Les universités nipponnes commencent à instaurer des quotas pour contribuer à la parité dans un domaine jusqu’ici dominé par les hommes.
«La flexibilité et la créativité sont rares dans des groupes composés du même type de personnes». Kazuya Masu est le président de l’Institut de technologie de Tokyo où les femmes ne représentent qu’autour de 13% du corps estudiantin. L’université a décidé de lancer un système de quotas en 2024.
De plus en plus d’établissements universitaires japonais adoptent cette démarche pour assurer aux étudiantes en ingénierie une voie d’accès à ce domaine traditionnellement dominé par les hommes.

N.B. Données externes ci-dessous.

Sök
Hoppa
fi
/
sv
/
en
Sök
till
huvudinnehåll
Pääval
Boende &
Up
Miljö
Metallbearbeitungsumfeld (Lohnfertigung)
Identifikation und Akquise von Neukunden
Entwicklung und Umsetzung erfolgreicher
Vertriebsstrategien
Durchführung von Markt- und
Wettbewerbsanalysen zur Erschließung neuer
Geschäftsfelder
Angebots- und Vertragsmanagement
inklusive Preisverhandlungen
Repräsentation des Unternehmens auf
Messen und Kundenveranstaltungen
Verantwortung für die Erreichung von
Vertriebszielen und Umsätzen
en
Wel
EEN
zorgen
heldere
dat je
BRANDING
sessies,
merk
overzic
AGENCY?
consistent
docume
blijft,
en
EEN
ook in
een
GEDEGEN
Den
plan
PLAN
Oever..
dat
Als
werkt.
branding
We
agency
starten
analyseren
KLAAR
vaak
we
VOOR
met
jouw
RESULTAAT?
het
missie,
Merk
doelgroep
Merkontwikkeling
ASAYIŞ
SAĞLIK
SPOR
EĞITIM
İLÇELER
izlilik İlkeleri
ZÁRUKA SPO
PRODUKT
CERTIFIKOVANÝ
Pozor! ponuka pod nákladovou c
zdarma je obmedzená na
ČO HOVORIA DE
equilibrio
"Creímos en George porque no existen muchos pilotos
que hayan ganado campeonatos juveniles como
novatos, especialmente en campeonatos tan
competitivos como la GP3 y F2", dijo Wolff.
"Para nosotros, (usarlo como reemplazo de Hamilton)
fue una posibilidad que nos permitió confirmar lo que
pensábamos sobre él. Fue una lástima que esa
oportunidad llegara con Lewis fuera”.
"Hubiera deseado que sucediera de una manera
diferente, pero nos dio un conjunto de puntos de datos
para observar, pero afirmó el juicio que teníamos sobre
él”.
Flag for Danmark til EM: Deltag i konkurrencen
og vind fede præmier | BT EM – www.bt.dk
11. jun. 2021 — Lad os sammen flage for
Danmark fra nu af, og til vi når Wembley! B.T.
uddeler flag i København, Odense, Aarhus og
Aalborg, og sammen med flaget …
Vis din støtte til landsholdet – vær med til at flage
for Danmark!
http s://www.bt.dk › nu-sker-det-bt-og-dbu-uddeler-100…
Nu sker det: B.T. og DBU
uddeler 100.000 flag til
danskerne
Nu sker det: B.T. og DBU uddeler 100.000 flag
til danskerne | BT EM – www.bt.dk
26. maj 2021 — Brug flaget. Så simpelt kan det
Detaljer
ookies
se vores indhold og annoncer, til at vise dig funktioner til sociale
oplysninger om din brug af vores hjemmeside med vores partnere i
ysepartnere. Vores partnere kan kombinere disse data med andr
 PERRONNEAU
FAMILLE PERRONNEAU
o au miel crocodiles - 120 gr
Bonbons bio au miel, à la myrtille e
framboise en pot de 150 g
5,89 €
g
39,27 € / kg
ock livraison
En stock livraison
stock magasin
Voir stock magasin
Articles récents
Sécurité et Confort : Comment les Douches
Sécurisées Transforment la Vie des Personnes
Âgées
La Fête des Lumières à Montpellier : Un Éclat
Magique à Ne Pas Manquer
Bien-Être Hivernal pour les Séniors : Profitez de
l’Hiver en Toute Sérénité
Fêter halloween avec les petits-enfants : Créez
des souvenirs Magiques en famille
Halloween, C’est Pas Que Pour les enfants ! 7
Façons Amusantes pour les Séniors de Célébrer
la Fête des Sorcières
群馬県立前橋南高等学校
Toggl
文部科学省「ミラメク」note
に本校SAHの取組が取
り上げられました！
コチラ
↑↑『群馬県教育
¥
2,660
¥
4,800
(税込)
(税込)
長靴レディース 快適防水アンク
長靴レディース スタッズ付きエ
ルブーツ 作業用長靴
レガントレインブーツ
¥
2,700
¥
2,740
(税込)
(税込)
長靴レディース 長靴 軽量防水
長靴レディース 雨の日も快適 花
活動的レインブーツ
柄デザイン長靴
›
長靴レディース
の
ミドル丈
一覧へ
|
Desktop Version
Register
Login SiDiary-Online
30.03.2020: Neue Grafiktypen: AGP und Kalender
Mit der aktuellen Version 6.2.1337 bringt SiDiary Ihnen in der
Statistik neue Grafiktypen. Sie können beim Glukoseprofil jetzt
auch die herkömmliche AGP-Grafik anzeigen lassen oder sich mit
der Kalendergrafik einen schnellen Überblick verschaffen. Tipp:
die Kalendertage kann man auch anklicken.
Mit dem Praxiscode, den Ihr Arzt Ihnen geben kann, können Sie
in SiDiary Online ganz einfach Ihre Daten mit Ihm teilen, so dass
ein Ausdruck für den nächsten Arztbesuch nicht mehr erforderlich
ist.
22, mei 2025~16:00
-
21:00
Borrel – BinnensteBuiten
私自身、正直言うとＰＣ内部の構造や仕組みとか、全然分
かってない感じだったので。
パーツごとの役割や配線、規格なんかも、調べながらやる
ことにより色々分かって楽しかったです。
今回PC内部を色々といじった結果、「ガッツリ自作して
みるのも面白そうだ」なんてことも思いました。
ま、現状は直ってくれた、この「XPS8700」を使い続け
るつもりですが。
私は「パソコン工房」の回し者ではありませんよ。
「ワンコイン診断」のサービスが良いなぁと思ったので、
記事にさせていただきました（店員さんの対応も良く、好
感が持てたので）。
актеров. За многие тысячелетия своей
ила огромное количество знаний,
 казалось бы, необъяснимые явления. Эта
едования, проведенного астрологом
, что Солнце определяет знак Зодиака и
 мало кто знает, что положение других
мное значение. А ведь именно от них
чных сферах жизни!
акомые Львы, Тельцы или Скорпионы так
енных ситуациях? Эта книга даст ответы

L’Institut de technologie de Tokyo a essayé par le passé de recruter davantage d’étudiantes, mais l’ingénierie n’a pas attiré plus de femmes pour autant. L’établissement espère remédier au problème à travers la mise en place d’un quota spécifique. En 2024, il permettra à 58 étudiantes de rejoindre la filière; en 2025, elles seront 143. Cela signifierait une hausse de 20% du nombre d’inscrites.
Moins de 16% des 380.000 étudiants en ingénierie au Japon
Selon une enquête menée par le ministère japonais de l’Éducation, en 2021, 60.000 étudiantes étaient inscrites en ingénierie, soit moins de 16% des 380.000 étudiants en ingénierie au Japon. Il s’agit de la plus faible proportion de femmes dans tous les cursus universitaires du pays.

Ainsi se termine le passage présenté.